Climate 200 said Holmes à Court wanted to donate to the charities receiving support from the auction, and give the Liberal leader “some much needed exposure to the demographic who are abandoning Liberals at the ballot box: younger Australians”.
Zheluk and her fellow passenger, who is still to be nominated, are expected to discuss issues including climate change, integrity and equality during the flight with Ley.
The date of the flight is still to be confirmed.
Zheluk’s home town of Blackheath, in the New South Wales Blue Mountains, burned during the black Summer bushfires. She plans to study politics, philosophy and economics at university from 2026.
She welcomed the opportunity to talk to Ley “over a cold Australian lager”.
“The Coalition faces a credibility crisis on climate, one that Ley has helped create through years of policy obstruction, distraction and delay, and is now poised to deepen by potentially abandoning net zero altogether,” she said.
“If the leader of the opposition genuinely believes her party needs to shift rather than simply rebrand the same failed approach, then she needs to hear directly from young Australians, like me, whose futures she’s been willing to gamble with for political expediency.”
Anthony Albanese attracted $13,232 in the auction, with his offer of a game of tennis at his official Canberra residence, The Lodge.
Other prizes in the auction, which raised a total of $370,000, included breakfast with the treasurer, Jim Chalmers, and the finance minister, Katy Gallagher, and Qantas business class return air fares for two people, to either London or Los Angeles.

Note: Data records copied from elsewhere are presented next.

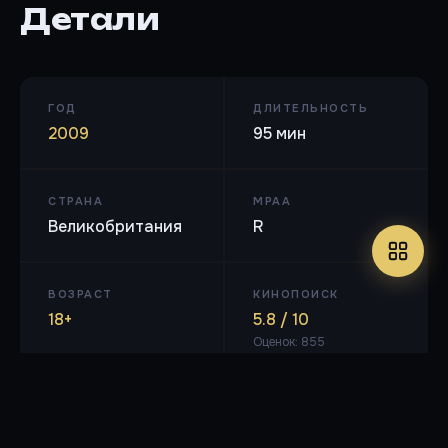
Детали
ГОД
ДЛИТЕЛЬНОСТЬ
2009
95 мин
СТРАНА
MPAA
Великобритания
R
ВОЗРАСТ
КИНОПОИСК
18+
5.8 / 10
Оценок: 855
IMDB
5.8 / 10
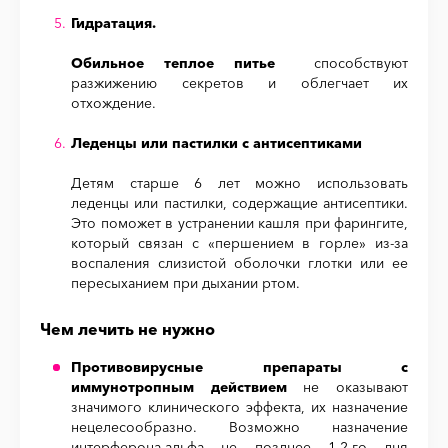
Гидратация.
Обильное теплое питье
способствуют
разжижению секретов и облегчает их
отхождение.
Леденцы или пастилки с антисептиками
Детям старше 6 лет можно использовать
леденцы или пастилки, содержащие антисептики.
Это поможет в устранении кашля при фарингите,
который связан с «першением в горле» из-за
воспаления слизистой оболочки глотки или ее
пересыханием при дыхании ртом.
Чем лечить не нужно
Противовирусные препараты с
иммунотропным действием
не оказывают
значимого клинического эффекта, их назначение
нецелесообразно. Возможно назначение
интерферона-альфа не позднее 1-2-го дня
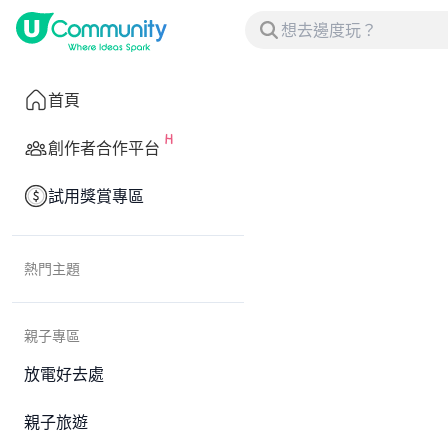
首頁
創作者合作平台
試用獎賞專區
熱門主題
親子專區
放電好去處
親子旅遊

ACT independent senator David Pocock offered a ticket to attend a political event as his guest, and leading press gallery journalists offered dinner at the National Press Club. Attenders will include Insiders host David Speers, The West Australian’s Canberra bureau chief, Katina Curtis, Sky News chief news anchor Kieran Gilbert and The Daily Telegraph’s national political editor, Clare Armstrong.
In 2024, mining magnate and former MP Clive Palmer just missed out on winning a dinner with Albanese and his partner Jodie Haydon as part of the auction.